Tuesday, 24 August 2010

A New Review

I love reviews! Here is a new one, by H.T. Reynolds, on amazon.com. Thank you very much, H.T.!

She thinks The Closet's All Mine is the best relationship (or non-relationship) advice book she has ever read, which is indeed a very nice thing for her to say. My favourite advice book of all time is Live Alone and Like It by Marjorie Hollis, although I think Ecclesiastes is also an advice book, and we ought to love it most. Live Alone and Like It, perhaps because it was written before the sexual dissolution, is compatible with Catholic moral teaching in a way my dating faves, The Rules and He's Just Not That Into You, are not.

The Girls' Guide to Surviving a Break-up, which I found for sale in a Jesuit library (hee hee!), by Delphine Hirsh is excellent, and I mention it in My Book. (Indeed, I need it in My Book!) And while I'm on the subject, I should praise Co-Dependent No More by Melodie Beattie which, thank Providence, I found after a heart-rending psychodrama with an alcoholic. Anyone who loves or is in love with a boozer, drugger or gambler should read Co-Dependent No More.

Advice books are a lot of fun, but I only really like them if they have literary or comic merit. The Rules, which doesn't have literary or comic merit, is the exception. I would love to write a very literary advice book, perhaps in the style of another age, in the voice of an unusually well-educated elderly woman (reputed to be a witch) to a very young woman, whom she loves.

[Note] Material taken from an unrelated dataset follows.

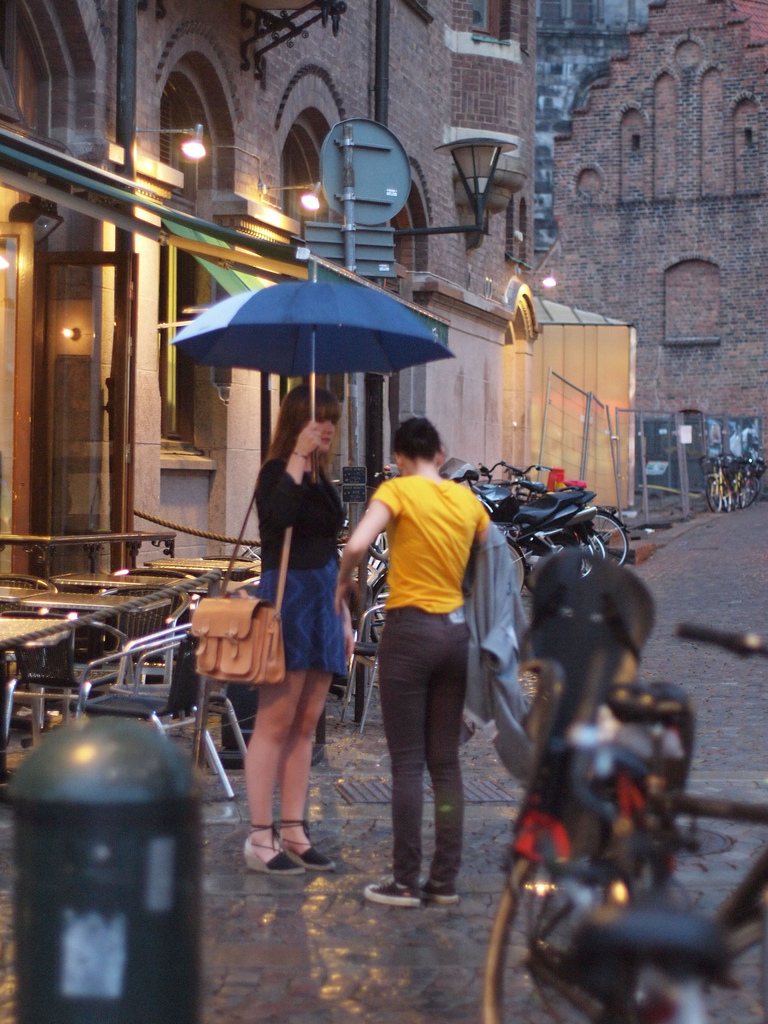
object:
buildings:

I would shove in as much advice as I could, of all kinds, although perhaps I'd have to learn a lot more first:

Take heed, my spiritual daughter, and invite not men to thy house unless thou art having a general celebration with many guests, in which case thou ought to prepare the provinder the day before, buying minced lamb from the butcher, rolling it in flour flecked with marjoram, and mixing it with a small diced onion, four tablespoons of beef stock and a tablespoon of ye HP sauce, before plunging it into muffin tins lined with pastry made from a pound of flour, and a weight of lard melted in hot milk-and-water. Such delicacies are much thought of in Scot Land, where good husbands can be found amongst those fleeing the increasingly vile errors of Canterbury, taking refuge in the motherly bosom of Holy Church.

2 comments:

Anonymous said...

HP sauce? In my lovely lamb pies? Say it ain't so!

BA(rf)

Seraphic said...

It's a special kind, not ordinary HP.